O contrato assinado pelo Ministério da Saúde prevê investimentos de US$ 320 milhões (cerca de R$ 1,7 bilhão) e vai viabilizar uma estrutura que integrará tecnologias avançadas como Inteligência Artificial, IoT e Big Data para otimizar a gestão hospitalar. Já o edital busca o fortalecimento da transformação digital no Sistema Único de Saúde, com vistas à pesquisa e ao desenvolvimento tecnológico.

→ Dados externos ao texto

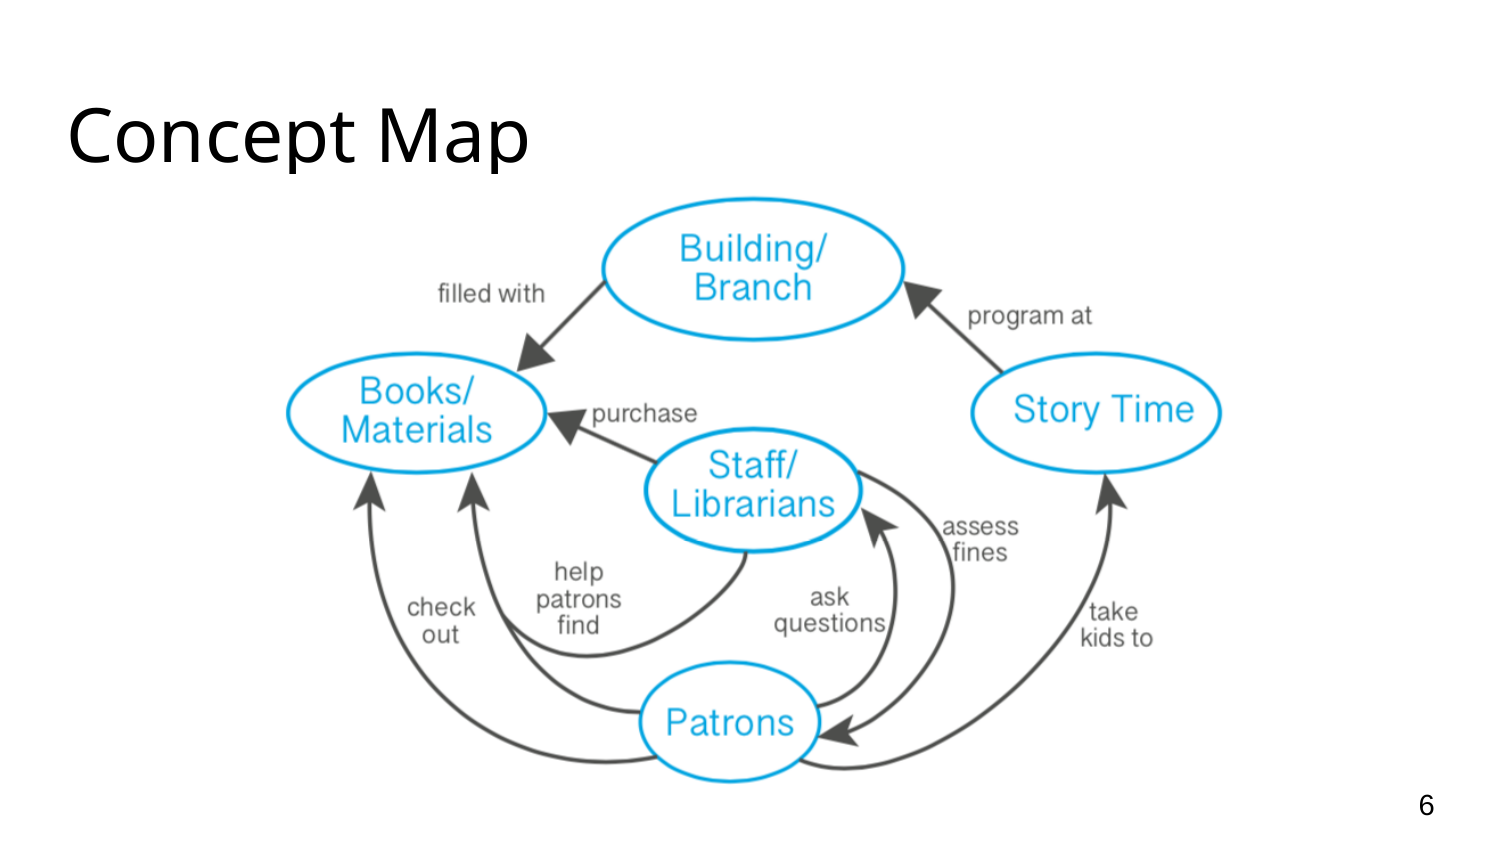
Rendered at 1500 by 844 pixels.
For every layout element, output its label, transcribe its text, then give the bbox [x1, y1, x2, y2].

Para que projetos como esses sejam realizados, é necessário que haja um desenho jurídico específico, amparado em uma estrutura normativa que já existe, mas que ainda é pouco usada na administração pública.

Desde 2024, porém, a AGU vem firmando Acordos de Cooperação Técnica em prol da eficiência da gestão pública e da disseminação da cultura de inovação. Já são mais de 17 parceiros, entre eles o Serpro, o Ministério Público do Trabalho e o Ministério do Desenvolvimento, Indústria e Comércio.

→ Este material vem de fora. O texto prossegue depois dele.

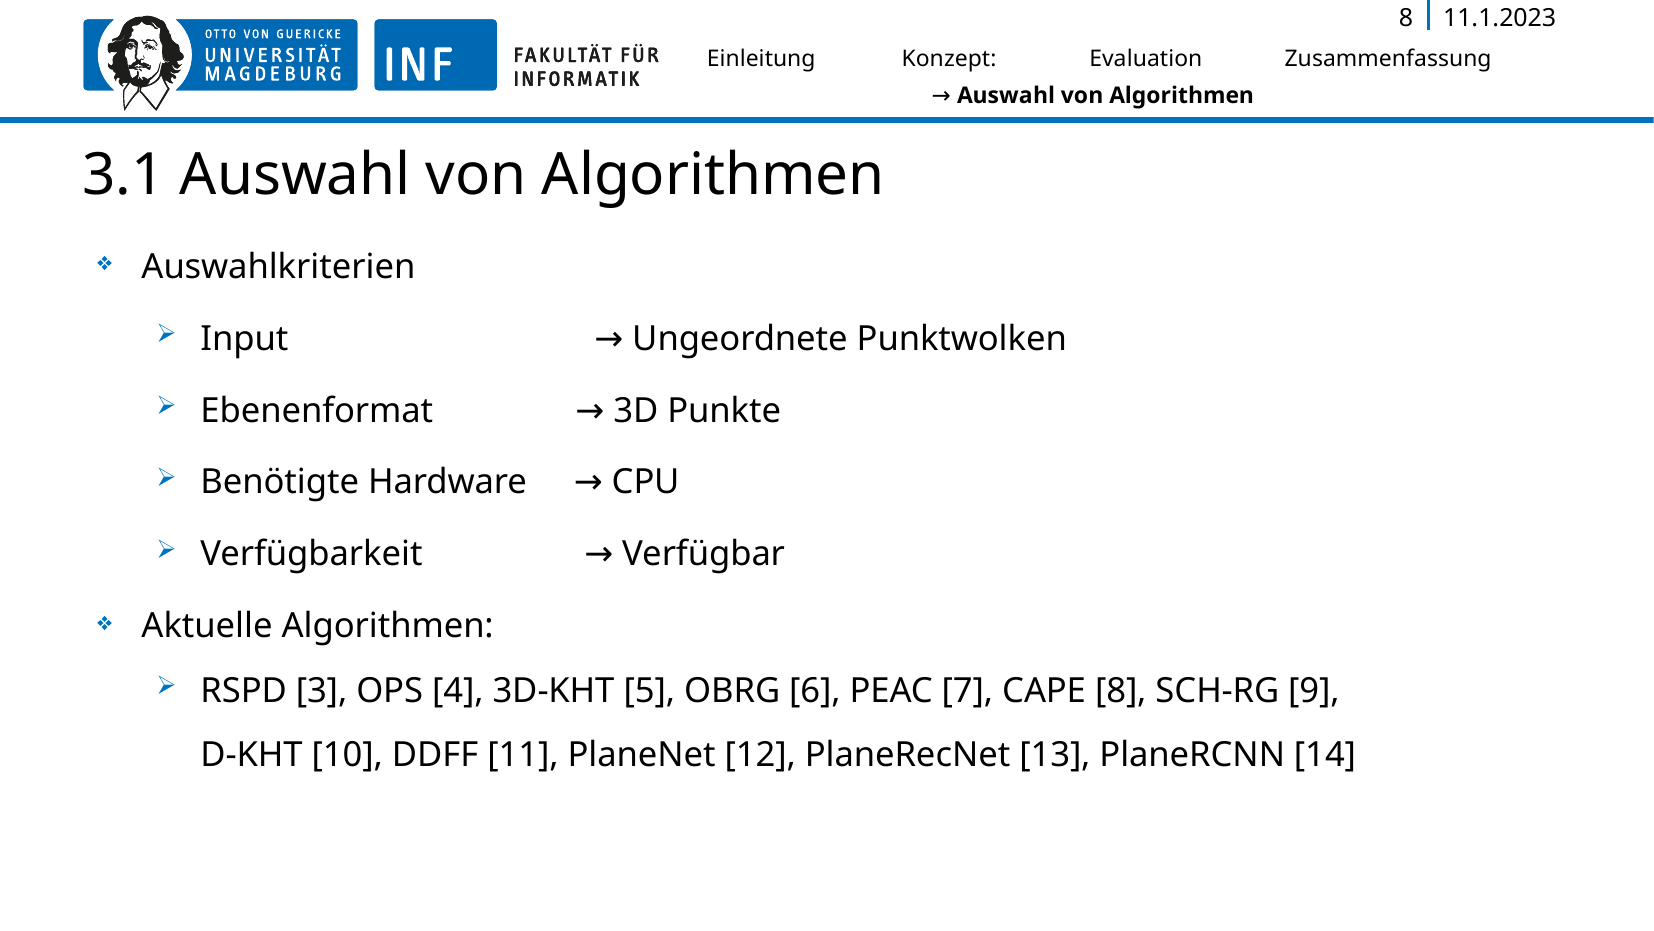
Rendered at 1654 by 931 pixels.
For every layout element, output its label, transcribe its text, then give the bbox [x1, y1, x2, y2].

title 3.1 Auswahl von Algorithmen [82, 131, 1576, 212]
list Auswahlkriterien Input → Ungeordnete Punktwolken Ebenenformat → 3D Punkte Benötigte Hardware → CPU Verfügbarkeit → Verfügbar Aktuelle Algorithmen: RSPD [3], OPS [4], 3D-KHT [5], OBRG [6], PEAC [7], CAPE [8], SCH-RG [9], D-KHT [10], DDFF [11], PlaneNet [12], PlaneRecNet [13], PlaneRCNN [14] [82, 241, 1571, 781]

“Nosso trabalho tem sido no sentido de consolidar diretrizes e padronizar boas práticas que garantam segurança jurídica e responsabilidade nos projetos de inovação da Administração Pública”, explica o coordenador do Labori, Bruno Portela. “

Segundo Portela, o contrato do Ministério da Saúde e o NDB contou com a parceria da Procuradoria-Geral da Fazenda Nacional (PGFN) para elaboração de um arranjo jurídico seguro numa iniciativa que estabelece novos padrões para o futuro da infraestrutura de saúde no Brasil.

Em relação à publicação do edital, Bruno Portela diz tratar-se do resultado de um esforço coordenado para garantir que os critérios de seleção sejam robustos e alinhados às melhores práticas de governança.

“É uma oportunidade para empresas e instituições públicas e privadas que buscam impactar positivamente o cenário nacional por meio de iniciativas sólidas e bem estruturadas”, diz.